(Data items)

Start of Block

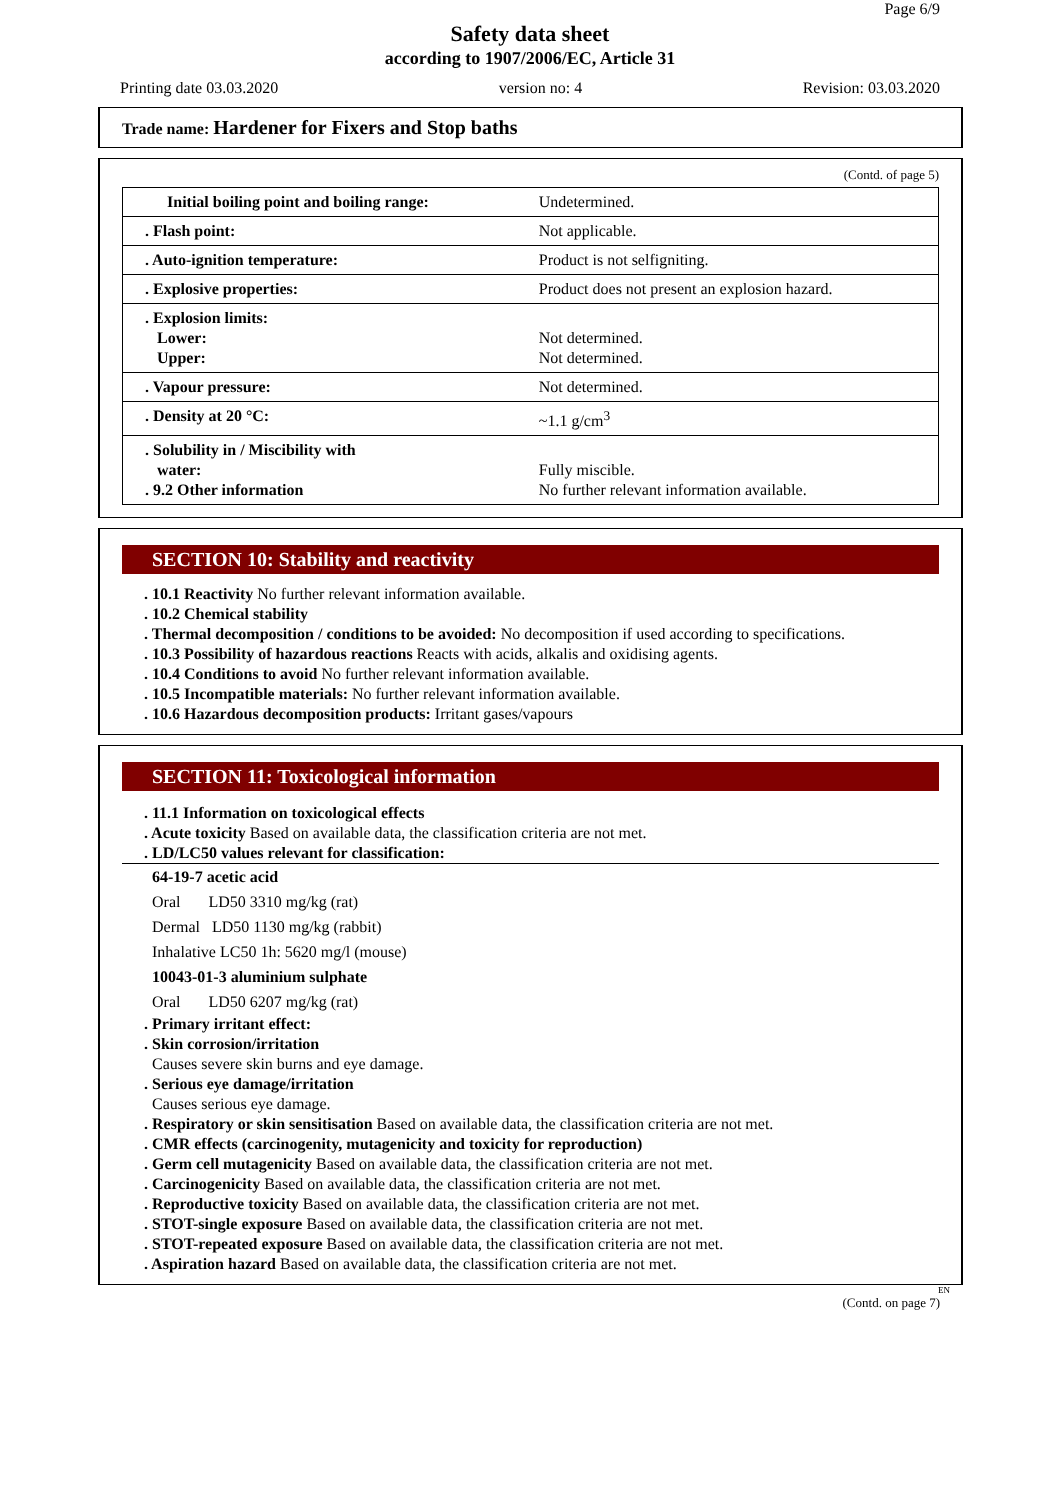Page 6/9
Safety data sheet
according to 1907/2006/EC, Article 31
Printing date 03.03.2020 version no: 4 Revision: 03.03.2020
Trade name: Hardener for Fixers and Stop baths
(Contd. of page 5)
| Initial boiling point and boiling range: | Undetermined. |
| . Flash point: | Not applicable. |
| . Auto-ignition temperature: | Product is not selfigniting. |
| . Explosive properties: | Product does not present an explosion hazard. |
| . Explosion limits: Lower: Upper: | Not determined. Not determined. |
| . Vapour pressure: | Not determined. |
| . Density at 20 °C: | ~1.1 g/cm<sup>3</sup> |
| . Solubility in / Miscibility with water: . 9.2 Other information | Fully miscible. No further relevant information available. |
SECTION 10: Stability and reactivity
. 10.1 Reactivity No further relevant information available.
. 10.2 Chemical stability
. Thermal decomposition / conditions to be avoided: No decomposition if used according to specifications.
. 10.3 Possibility of hazardous reactions Reacts with acids, alkalis and oxidising agents.
. 10.4 Conditions to avoid No further relevant information available.
. 10.5 Incompatible materials: No further relevant information available.
. 10.6 Hazardous decomposition products: Irritant gases/vapours
SECTION 11: Toxicological information
. 11.1 Information on toxicological effects
. Acute toxicity Based on available data, the classification criteria are not met.
. LD/LC50 values relevant for classification:
64-19-7 acetic acid
Oral LD50 3310 mg/kg (rat)
Dermal LD50 1130 mg/kg (rabbit)
Inhalative LC50 1h: 5620 mg/l (mouse)
10043-01-3 aluminium sulphate
Oral LD50 6207 mg/kg (rat)
. Primary irritant effect:
. Skin corrosion/irritation
Causes severe skin burns and eye damage.
. Serious eye damage/irritation
Causes serious eye damage.
. Respiratory or skin sensitisation Based on available data, the classification criteria are not met.
. CMR effects (carcinogenity, mutagenicity and toxicity for reproduction)
. Germ cell mutagenicity Based on available data, the classification criteria are not met.
. Carcinogenicity Based on available data, the classification criteria are not met.
. Reproductive toxicity Based on available data, the classification criteria are not met.
. STOT-single exposure Based on available data, the classification criteria are not met.
. STOT-repeated exposure Based on available data, the classification criteria are not met.
. Aspiration hazard Based on available data, the classification criteria are not met.
EN
(Contd. on page 7)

End of Block

• Task details: Please output exactly the lines between the one holding "Dermal LD50 1130 mg/kg (rabbit)" and the one holding "Causes serious eye damage." in the records above, inclusive, and nothing more.

• Solution for this exercise:
Dermal LD50 1130 mg/kg (rabbit)
Inhalative LC50 1h: 5620 mg/l (mouse)
10043-01-3 aluminium sulphate
Oral LD50 6207 mg/kg (rat)
. Primary irritant effect:
. Skin corrosion/irritation
Causes severe skin burns and eye damage.
. Serious eye damage/irritation
Causes serious eye damage.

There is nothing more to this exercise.